== Input data
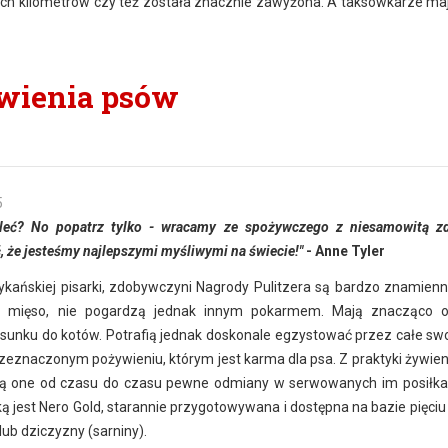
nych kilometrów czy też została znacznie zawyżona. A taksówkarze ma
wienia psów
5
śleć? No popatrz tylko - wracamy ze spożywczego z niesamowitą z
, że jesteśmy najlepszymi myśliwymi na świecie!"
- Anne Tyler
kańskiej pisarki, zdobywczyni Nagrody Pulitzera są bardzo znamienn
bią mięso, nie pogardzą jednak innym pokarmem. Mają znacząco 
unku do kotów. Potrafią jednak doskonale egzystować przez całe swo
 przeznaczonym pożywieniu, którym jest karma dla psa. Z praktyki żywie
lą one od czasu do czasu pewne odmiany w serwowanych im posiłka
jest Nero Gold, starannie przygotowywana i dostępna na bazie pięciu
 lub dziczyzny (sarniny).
====
* **Problem statement**
Give back the lines of the listing from the one with "lą one od czasu" through the end, both included, exactly as written and with nothing added.

* **Exercise solution**
lą one od czasu do czasu pewne odmiany w serwowanych im posiłka
jest Nero Gold, starannie przygotowywana i dostępna na bazie pięciu
 lub dziczyzny (sarniny).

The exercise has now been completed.